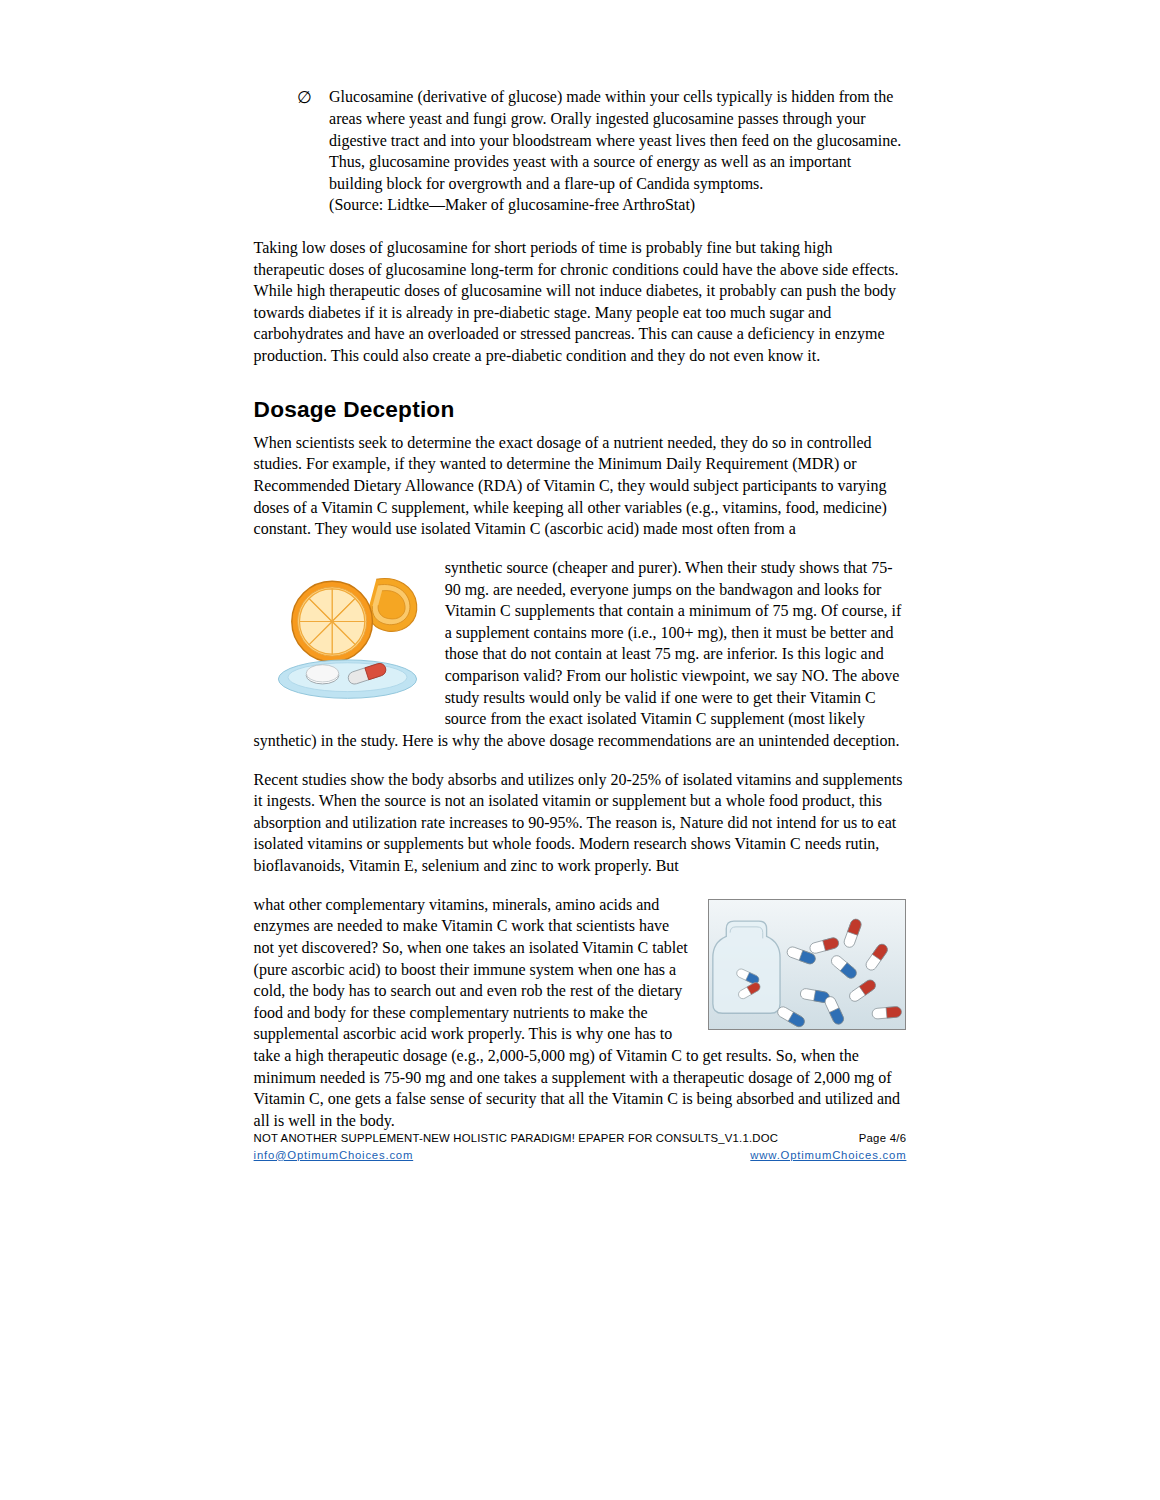∅
Glucosamine (derivative of glucose) made within your cells typically is hidden from the areas where yeast and fungi grow. Orally ingested glucosamine passes through your digestive tract and into your bloodstream where yeast lives then feed on the glucosamine. Thus, glucosamine provides yeast with a source of energy as well as an important building block for overgrowth and a flare-up of Candida symptoms.
(Source: Lidtke—Maker of glucosamine-free ArthroStat)
Taking low doses of glucosamine for short periods of time is probably fine but taking high therapeutic doses of glucosamine long-term for chronic conditions could have the above side effects. While high therapeutic doses of glucosamine will not induce diabetes, it probably can push the body towards diabetes if it is already in pre-diabetic stage. Many people eat too much sugar and carbohydrates and have an overloaded or stressed pancreas. This can cause a deficiency in enzyme production. This could also create a pre-diabetic condition and they do not even know it.
Dosage Deception
When scientists seek to determine the exact dosage of a nutrient needed, they do so in controlled studies. For example, if they wanted to determine the Minimum Daily Requirement (MDR) or Recommended Dietary Allowance (RDA) of Vitamin C, they would subject participants to varying doses of a Vitamin C supplement, while keeping all other variables (e.g., vitamins, food, medicine) constant. They would use isolated Vitamin C (ascorbic acid) made most often from a
synthetic source (cheaper and purer). When their study shows that 75-90 mg. are needed, everyone jumps on the bandwagon and looks for Vitamin C supplements that contain a minimum of 75 mg. Of course, if a supplement contains more (i.e., 100+ mg), then it must be better and those that do not contain at least 75 mg. are inferior. Is this logic and comparison valid? From our holistic viewpoint, we say NO. The above study results would only be valid if one were to get their Vitamin C source from the exact isolated Vitamin C supplement (most likely synthetic) in the study. Here is why the above dosage recommendations are an unintended deception.
Recent studies show the body absorbs and utilizes only 20-25% of isolated vitamins and supplements it ingests. When the source is not an isolated vitamin or supplement but a whole food product, this absorption and utilization rate increases to 90-95%. The reason is, Nature did not intend for us to eat isolated vitamins or supplements but whole foods. Modern research shows Vitamin C needs rutin, bioflavanoids, Vitamin E, selenium and zinc to work properly. But
what other complementary vitamins, minerals, amino acids and enzymes are needed to make Vitamin C work that scientists have not yet discovered? So, when one takes an isolated Vitamin C tablet (pure ascorbic acid) to boost their immune system when one has a cold, the body has to search out and even rob the rest of the dietary food and body for these complementary nutrients to make the supplemental ascorbic acid work properly. This is why one has to take a high therapeutic dosage (e.g., 2,000-5,000 mg) of Vitamin C to get results. So, when the minimum needed is 75-90 mg and one takes a supplement with a therapeutic dosage of 2,000 mg of Vitamin C, one gets a false sense of security that all the Vitamin C is being absorbed and utilized and all is well in the body.
NOT ANOTHER SUPPLEMENT-NEW HOLISTIC PARADIGM! EPAPER FOR CONSULTS_V1.1.DOC Page 4/6
info@OptimumChoices.com www.OptimumChoices.com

* PROBLEM DETAILS *
When a line in the listing has the word "high", return that line.

* OUTPUT *
Taking low doses of glucosamine for short periods of time is probably fine but taking high therapeutic doses of glucosamine long-term for chronic conditions could have the above side effects. While high therapeutic doses of glucosamine will not induce diabetes, it probably can push the body towards diabetes if it is already in pre-diabetic stage. Many people eat too much sugar and carbohydrates and have an overloaded or stressed pancreas. This can cause a deficiency in enzyme production. This could also create a pre-diabetic condition and they do not even know it.
what other complementary vitamins, minerals, amino acids and enzymes are needed to make Vitamin C work that scientists have not yet discovered? So, when one takes an isolated Vitamin C tablet (pure ascorbic acid) to boost their immune system when one has a cold, the body has to search out and even rob the rest of the dietary food and body for these complementary nutrients to make the supplemental ascorbic acid work properly. This is why one has to take a high therapeutic dosage (e.g., 2,000-5,000 mg) of Vitamin C to get results. So, when the minimum needed is 75-90 mg and one takes a supplement with a therapeutic dosage of 2,000 mg of Vitamin C, one gets a false sense of security that all the Vitamin C is being absorbed and utilized and all is well in the body.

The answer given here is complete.